During the training, leaders will learn:

  • Major skills of EI: self-awareness, social awareness, self-management, and relationship management
  • Using emotions to navigate the social environment
  • Strategies to increase leadership potential
  • Using tact and diplomacy in communication

Practicing Listening Skills to Build and Maintain Understanding and Empathy

Another area that will be addressed by the EI training is empathic listening. It is a specific well-structured questioning and listening technique that presupposes the focus on a speaking person for better intellectual and emotional connection. Emphatic listening is impossible without EI, and emotionally incompetent people will not be able to build strong relationships with others without understanding and considering their emotions in the process of listening.

During the training, leaders will learn:

  • To be non-judgmental in listening;
  • To give attention to a speaker;
  • To listen carefully and show it to a speaker;
  • To follow up;
  • To consider silence as a natural part of the conversation.

EI Stress Management and Flexibility

The third area of the EI training is stress management and flexibility. Emotionally competent people are able to stay positive, control their emotions in stressful and challenging situations, and manage others’ feelings as well. Due to the training, leaders will learn to:

  • Grow personally and make conclusions from mistakes;
  • Accept challenges outside their comfort zone;
  • Recognize when emotions impact their inflexibility;
  • Be curious and ready for changes;
  • Balance more and less urgent tasks;
  • Focus on controllable things and avoid anxiety concerning things that cannot be affected;
  • Appreciate positive moments;
  • Share positive ideas with people to inspire them and strengthen cooperation.
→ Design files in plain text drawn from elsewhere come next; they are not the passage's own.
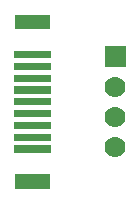
<source format=gts>
G04 Layer: TopSolderMaskLayer*
G04 EasyEDA v6.5.1, 2022-07-07 22:09:08*
G04 a67cddfb3fce44daa9051d46cbbcc19f,10*
G04 Gerber Generator version 0.2*
G04 Scale: 100 percent, Rotated: No, Reflected: No *
G04 Dimensions in millimeters *
G04 leading zeros omitted , absolute positions ,4 integer and 5 decimal *
%FSLAX45Y45*%
%MOMM*%

%ADD21C,1.7780*%

%LPD*%
G36*
X760984Y1292097D02*
G01*
X760984Y1469897D01*
X938784Y1469897D01*
X938784Y1292097D01*
G37*
D21*
G01*
X850011Y1126997D03*
G01*
X850011Y872997D03*
G01*
X850011Y618997D03*
G36*
X-10160Y1369821D02*
G01*
X-10160Y1430273D01*
X310134Y1430273D01*
X310134Y1369821D01*
G37*
G36*
X-10160Y1269745D02*
G01*
X-10160Y1330197D01*
X310134Y1330197D01*
X310134Y1269745D01*
G37*
G36*
X-10160Y1169923D02*
G01*
X-10160Y1230121D01*
X310134Y1230121D01*
X310134Y1169923D01*
G37*
G36*
X-10160Y1069847D02*
G01*
X-10160Y1130045D01*
X310134Y1130045D01*
X310134Y1069847D01*
G37*
G36*
X-10160Y969771D02*
G01*
X-10160Y1030223D01*
X310134Y1030223D01*
X310134Y969771D01*
G37*
G36*
X-10160Y869950D02*
G01*
X-10160Y930147D01*
X310134Y930147D01*
X310134Y869950D01*
G37*
G36*
X-10160Y769873D02*
G01*
X-10160Y830071D01*
X310134Y830071D01*
X310134Y769873D01*
G37*
G36*
X-10160Y669797D02*
G01*
X-10160Y730250D01*
X310134Y730250D01*
X310134Y669797D01*
G37*
G36*
X-10160Y569721D02*
G01*
X-10160Y630173D01*
X310134Y630173D01*
X310134Y569721D01*
G37*
G36*
X-254Y1614931D02*
G01*
X-254Y1735073D01*
X300228Y1735073D01*
X300228Y1614931D01*
G37*
G36*
X-254Y264921D02*
G01*
X-254Y385063D01*
X300228Y385063D01*
X300228Y264921D01*
G37*
M02*

</source>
Realizing Healthy Conflict and Collaboration Through EI

It goes without saying that EI substantially impacts collaboration as team members are no longer regarded as specialists whose individual characteristics are not important. Emotionally intelligent people recognize their own emotions and others’ emotions in order to elaborate on efficient ways of communication and collaboration. In addition, emotionally competent people are able to manage conflict as they know how to listen carefully, ask questions, respect both parties, and be non-judgmental and unbiased. During the course, participants will learn to:

  • Evaluate personal emotions to perceive how other people view them.
  • Understand others’ emotions and manage them to motivate and inspire.
  • Understand and manage others’ emotions to solve conflicts.

Demonstrating a Collaborative Attitude by Applying EI

Applying EI for the improvement of collaboration in the workplace means appreciating the efforts of all team members, understanding their intentions, and respecting and trusting them. In addition, they may create a sense of empathy shared by all team members to ensure understanding and support. Emotionally intelligent workers are able to create a friendly atmosphere in the workplace, where everyone has an opportunity to relax, share their ideas, and work productively at the same time.


To sum up, this proposal demonstrates the necessity of Emotional Intelligence Training for the company. It is impossible to create a healthy working atmosphere, motivate employees, build strong relationships, manage stress, and resolve conflicts efficiently if organizational leaders cannot assess their own emotions, understand others’ feelings, and control behaviors.


Di Fabio, A., & Kenny, M. E. (2016). Promoting well-being: The contribution of emotional intelligence. Frontiers in Psychology, 7(1182), 1-13. Web.

Goleman, D., & Boyatzis, R. E. (2017). Emotional intelligence has 12 elements. Which do you need to work on? Harvard Business School Publishing Corporation.

Serrat, O. (2017). Understanding and developing emotional intelligence. In O. Serrat (Ed.), Knowledge solutions: Tools, methods, and approaches to drive organizational performance (pp. 329-339). Springer.